The JVM itself is a C program. Learning C means understanding the layer beneath everything you’ve used.

You see multiple compiler errors after running gcc -Wall -o prog prog.c. What's the best strategy?

A Fix all errors at once before recompiling

B Fix only the first error and recompile — later errors are often caused by the first one

C Remove -Wall to reduce the number of errors

D Fix the last error first since it's the most recent problem

Answer: B. The C compiler reads top-to-bottom. A single error (like a missing semicolon) can confuse the compiler about everything that follows, generating cascading errors that aren't real problems. Fix the first error, recompile, and see what remains. Option C is terrible advice — -Wall helps you catch bugs, not create them.

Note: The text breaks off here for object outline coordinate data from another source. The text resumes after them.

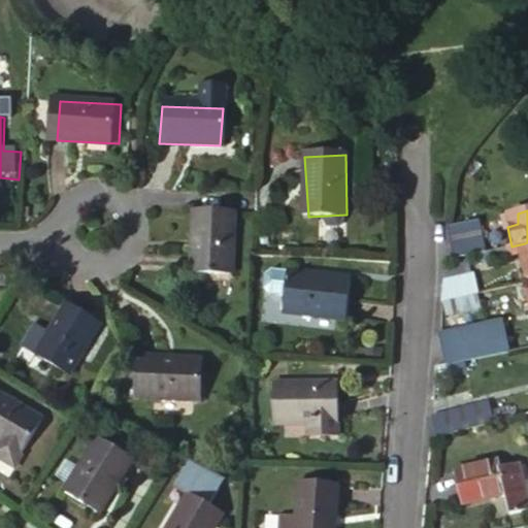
[(462,257),(472,254),(485,252),(482,236),(479,219),(444,227),(451,258),(462,257)]
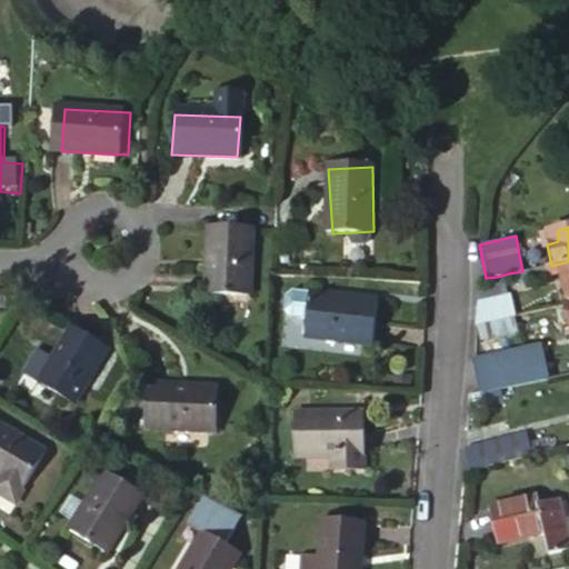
[(253,310),(260,239),(217,237),(212,308),(253,310)]
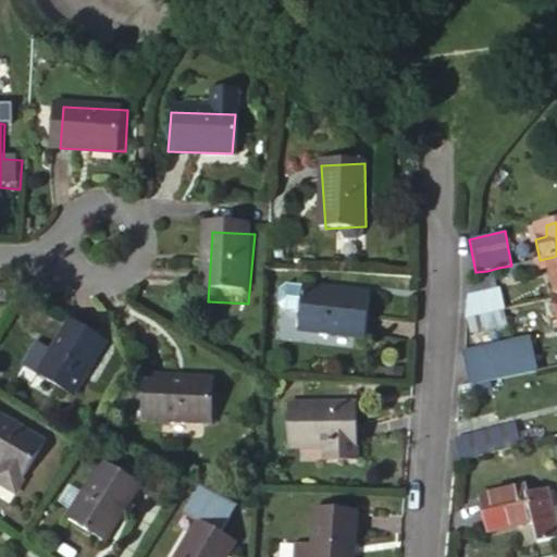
[(556,297),(556,296),(556,256),(554,257),(540,260),(522,263),(511,265),(498,268),(499,276),(549,268),(556,297)]
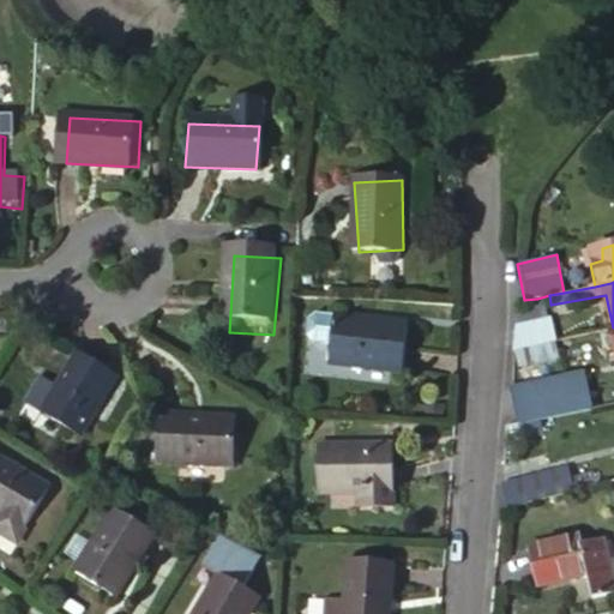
[(513,318),(511,349),(524,347),(549,341),(545,318),(536,319),(531,304),(515,308),(513,318)]
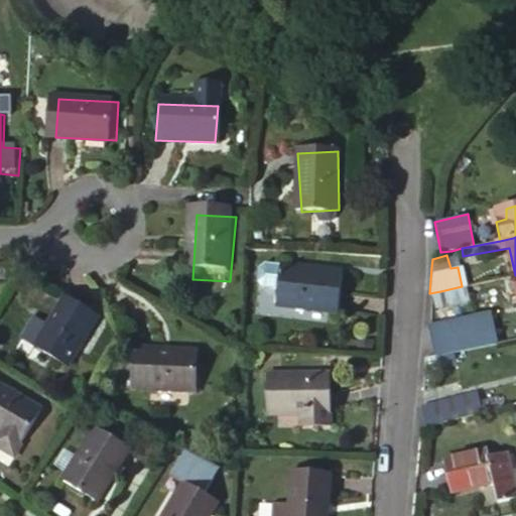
[(344,269),(281,265),(278,305),(341,310),(344,269)]
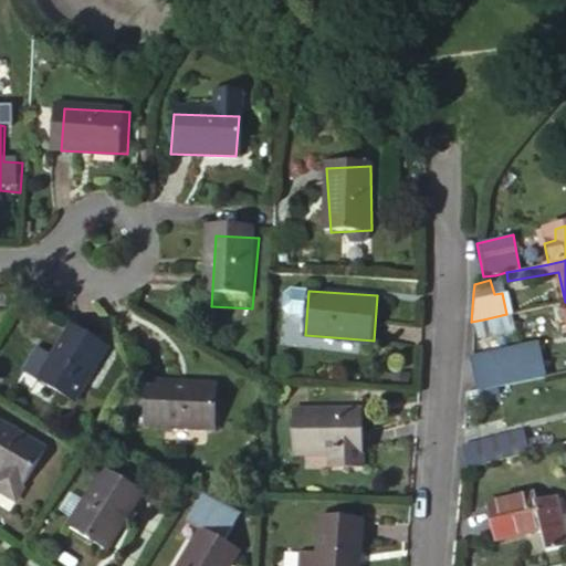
[(483,320),(471,322),(473,335),(509,327),(506,314),(483,320)]
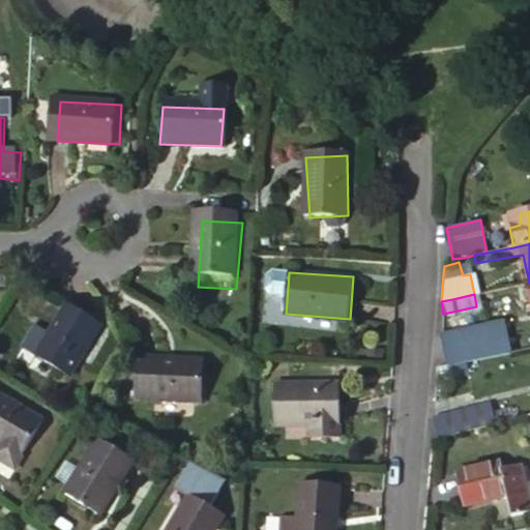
[(107,332),(76,314),(58,343),(46,335),(32,357),(77,384),(107,332)]
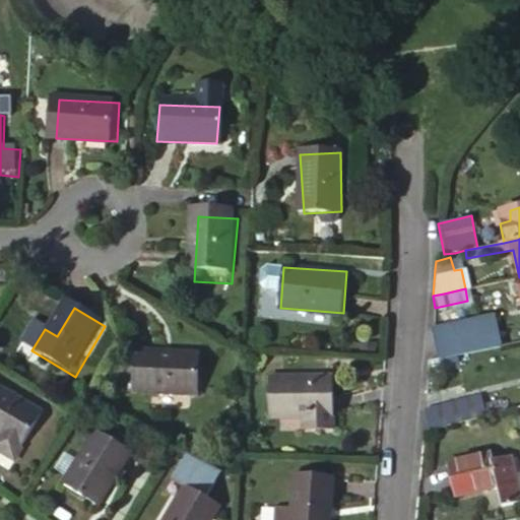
[(430,330),(436,362),(452,358),(477,352),(498,348),(491,313),(431,327),(430,330)]
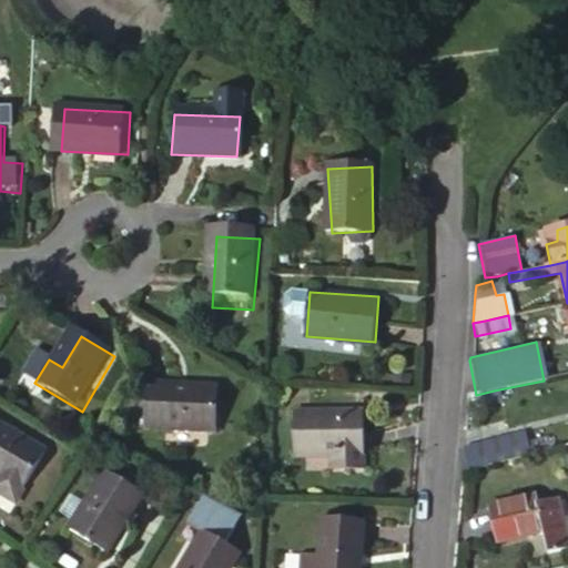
[(494,391),(476,395),(478,406),(496,403),(494,391)]
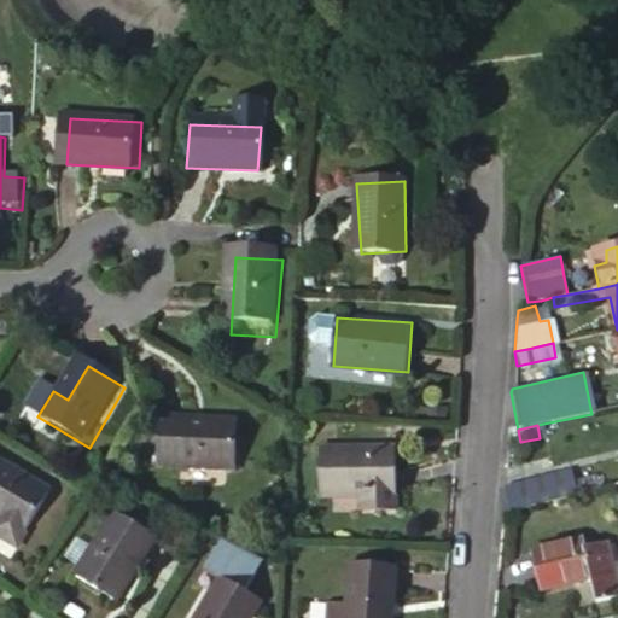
[(395,454),(319,448),(316,495),(365,497),(363,516),(389,517),(395,454)]
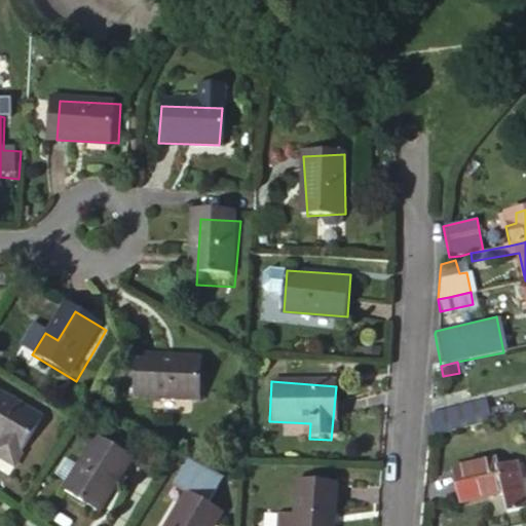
[(204,385),(144,384),(142,424),(204,424),(204,385)]
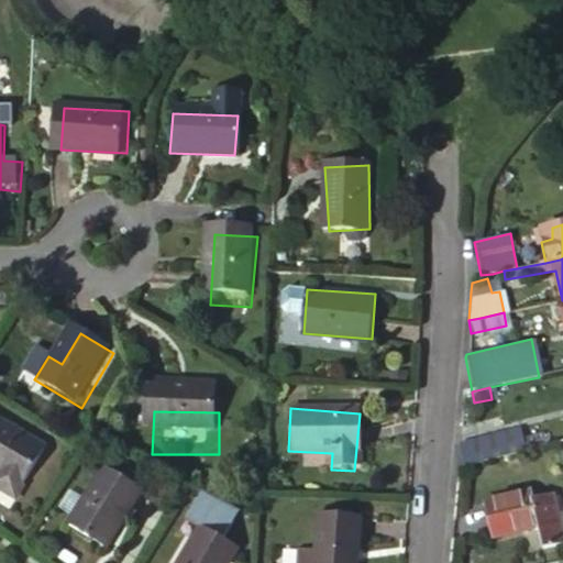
[(52,460),(0,427),(0,481),(4,484),(0,490),(0,499),(21,512),(52,460)]
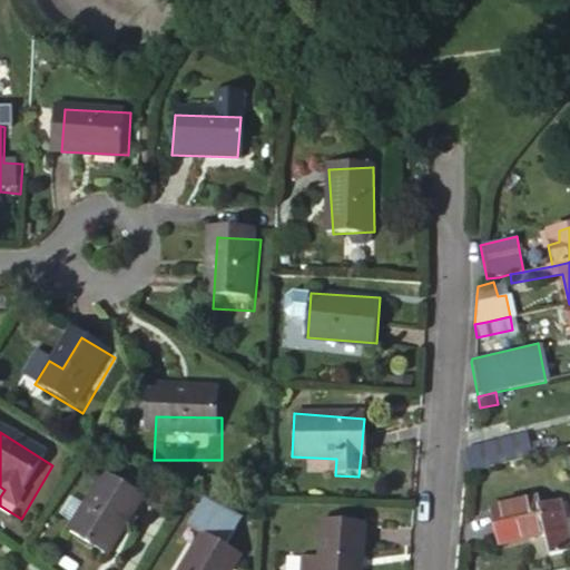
[(492,460),(532,452),(530,443),(528,433),(469,446),(472,464),(475,464),(492,460)]
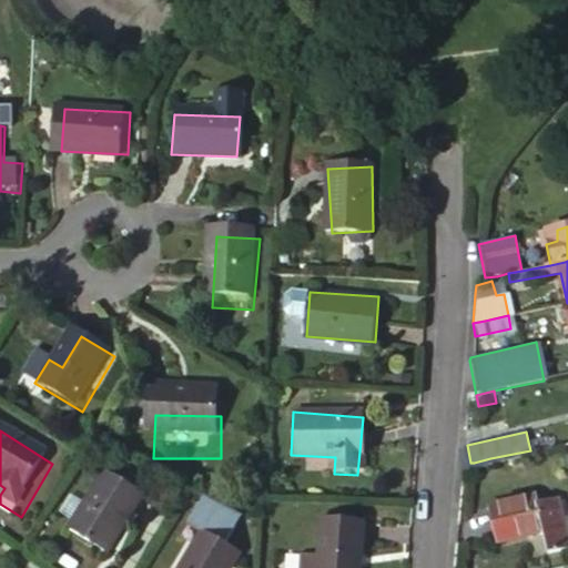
[(549,437),(528,442),(530,450),(538,448),(551,445),(549,437)]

Quick Check: Why does C produce faster programs than Java?

C compiles directly to native machine code that the CPU executes. Java compiles to bytecode that the JVM must interpret or JIT-compile at runtime. Skipping the middleman (JVM) eliminates overhead. C also gives the programmer direct control over memory, avoiding garbage collection pauses.

Quick Check: What does -Wall do and why is it required?

-Wall enables all common warnings during compilation. It catches likely bugs like uninitialized variables, unused variables, and implicit function declarations. This course requires it because warnings often indicate real bugs that would cause subtle runtime errors.

Quick Check: You get an "undefined reference to sqrt" error. Is this a compilation error or a linking error?

It’s a linking error (stage 4). The compiler found your code valid, but the linker can’t find the sqrt function. You need to link the math library: gcc -Wall -o program program.c -lm. The -lm flag links libm (the math library).

You’re a C Programmer Now

You’ve written, compiled, and run your first C program. The gcc → ./program workflow will be your daily routine for the next eight weeks. And unlike Java, there’s no IDE magic hiding the compilation process — you see every step, every flag, every error message.

In the next lesson, you’ll look inside a C program in detail: #include, #define, data types, function prototypes, and the structure that every C file follows. This is where the Java-to-C translation really begins.

Big Picture: Understanding the compilation pipeline makes you a better debugger. When you know that “undefined reference” is a linker error, not a compiler error, you know to check if you’re linking the right libraries — not to look for typos in your code. The pipeline also explains why C has header files (the preprocessor needs them) and why you need function prototypes (the compiler reads top-to-bottom).